How Liz Cheney Really Feels About Her Sister Mary Cheney's Sexual Orientation

In 2021, Liz Cheney is known as the Republican congresswoman from Wyoming who bucked her party in favor of her country by voting to impeach former president Donald Trump the second time. She is also determined to get to the bottom of what happened on January 6, 2021 when the Capitol was attacked, and is sitting on the House Select Committee investigating the riot. However, when she first ran for office nearly a decade prior, she was known as being a candidate who had a hard time accepting her sister, Mary Cheney, and her sexuality.

Liz and Mary are both the daughters of former vice president Dick Cheney, who served for eight years as the second-in-command to former president George W. Bush. In 2013, Liz was not yet a member of the House of Representatives and was instead running for a Wyoming Senate seat. When Liz was first making the bid for the seat she would eventually lose, she spoke out against gay marriage despite the fact that her younger sister, Mary, was gay and married to long-time partner, Heather Poe, according to the Los Angeles Times.

Liz and Mary Cheney took their feud to social media

The feud between Liz Cheney and Mary Cheney began in 2013 when Liz appeared on Fox News and discussed her sister's marriage. "I love Mary very much. I love her family very much. This is just an issue on which we disagree," Liz said, according to The Washington Post. The issue she was referring to being the question of gay marriage, which was not legalized in all 50 states until 2015.

Mary's wife, Heather Poe, responded to that comment via Facebook, posting, "Liz has been a guest in our home, has spent time and shared holidays with our children, and when Mary and I got married in 2012 — she didn't hesitate to tell us how happy she was for us. To have her now say she doesn't support our right to marry is offensive to say the least."

Mary soon took to Facebook and posted similar sentiments, aimed directly at her older sister. "Liz — this isn't just an issue on which we disagree — you're just wrong — and on the wrong side of history," (via The Washington Post). 

That's when their parents, Dick and Lynne Cheney, had to step in with their own statement. "She has ... always treated her sister and her sister's family with love and respect, exactly as she should have done," the senior Cheneys commented. "Compassion is called for, even when there is disagreement about such a fundamental matter, and Liz's many kindnesses shouldn't be used to distort her position."

Liz Cheney's stance on gay marriage has changed, but ever so slightly

Liz Cheney lost her Senate race, but still made it to the House of Representatives in 2017 and moved her way up the ranks quickly to become chair of the GOP conference in the House, until she spoke out against Donald Trump in 2021. She was soon ousted from her position, according to CBS News, as it's become taboo to say anything negative about the former president if you are a Republican in 2021. And just as her views on Trump have changed, so have her views on gay marriage.

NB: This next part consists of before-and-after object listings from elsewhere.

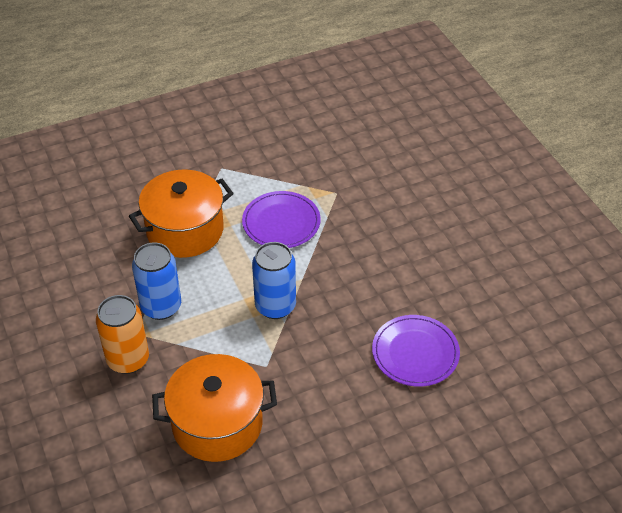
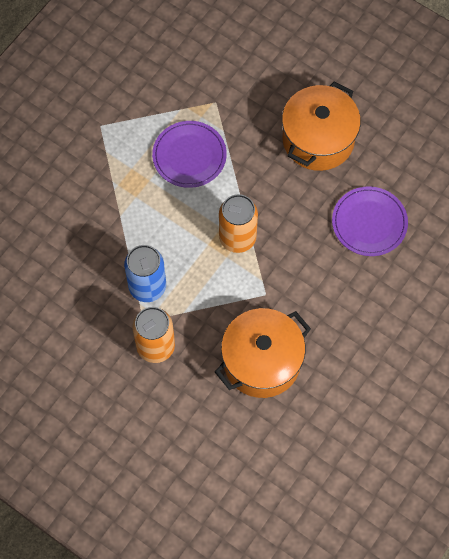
camera: 30 degrees left, 20 degrees up
orange pot [129,170,234,258] -> orange pot moved to [282,81,361,171]
blue can [252,242,296,319] -> orange can [219,194,258,253]

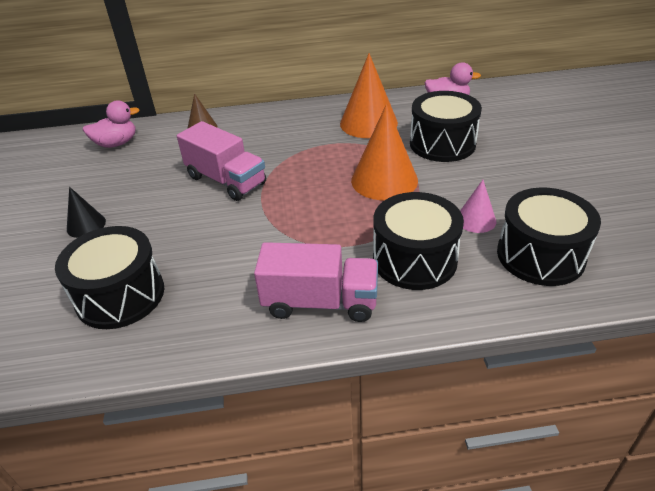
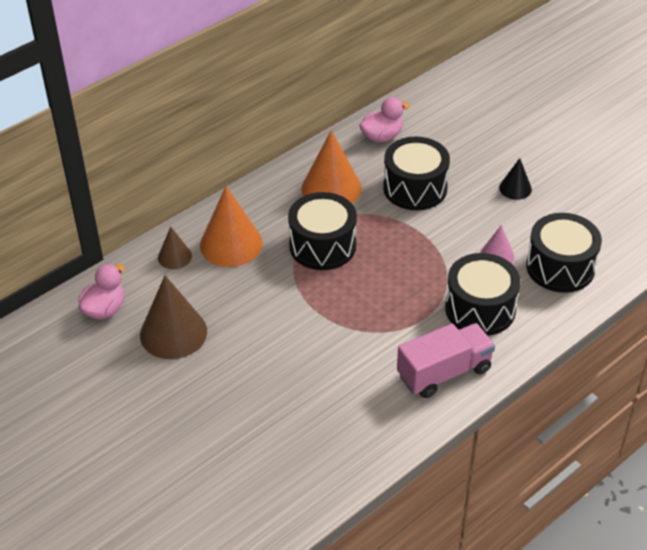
camera: 35 degrees left, 5 degrees up
black drum [55,226,164,329] -> black drum moved to [288,192,357,270]
black cone [67,187,106,238] -> black cone moved to [499,158,532,200]
pink truck [177,121,266,201] -> none
orange cone [351,104,418,200] -> orange cone moved to [200,186,263,267]
none -> brown cone [140,275,207,359]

According to People, Mary Cheney had come out to her family regarding her sexuality when she was still in her teen years and it was quietly accepted, with her father walking a fine line about the issue of gay marriage during his years as vice president, helping lead a party that was against it. When the Supreme Court declared gay marriage legal across the land in 2015 (via NPR), both the Republican stance and Liz's stance began to evolve.

In 2020, Politico reported that sources close to the congresswoman said her views on gay marriage had changed over the years and that in an obscure 2019 interview, Liz said she considered gay marriage "the law of the land."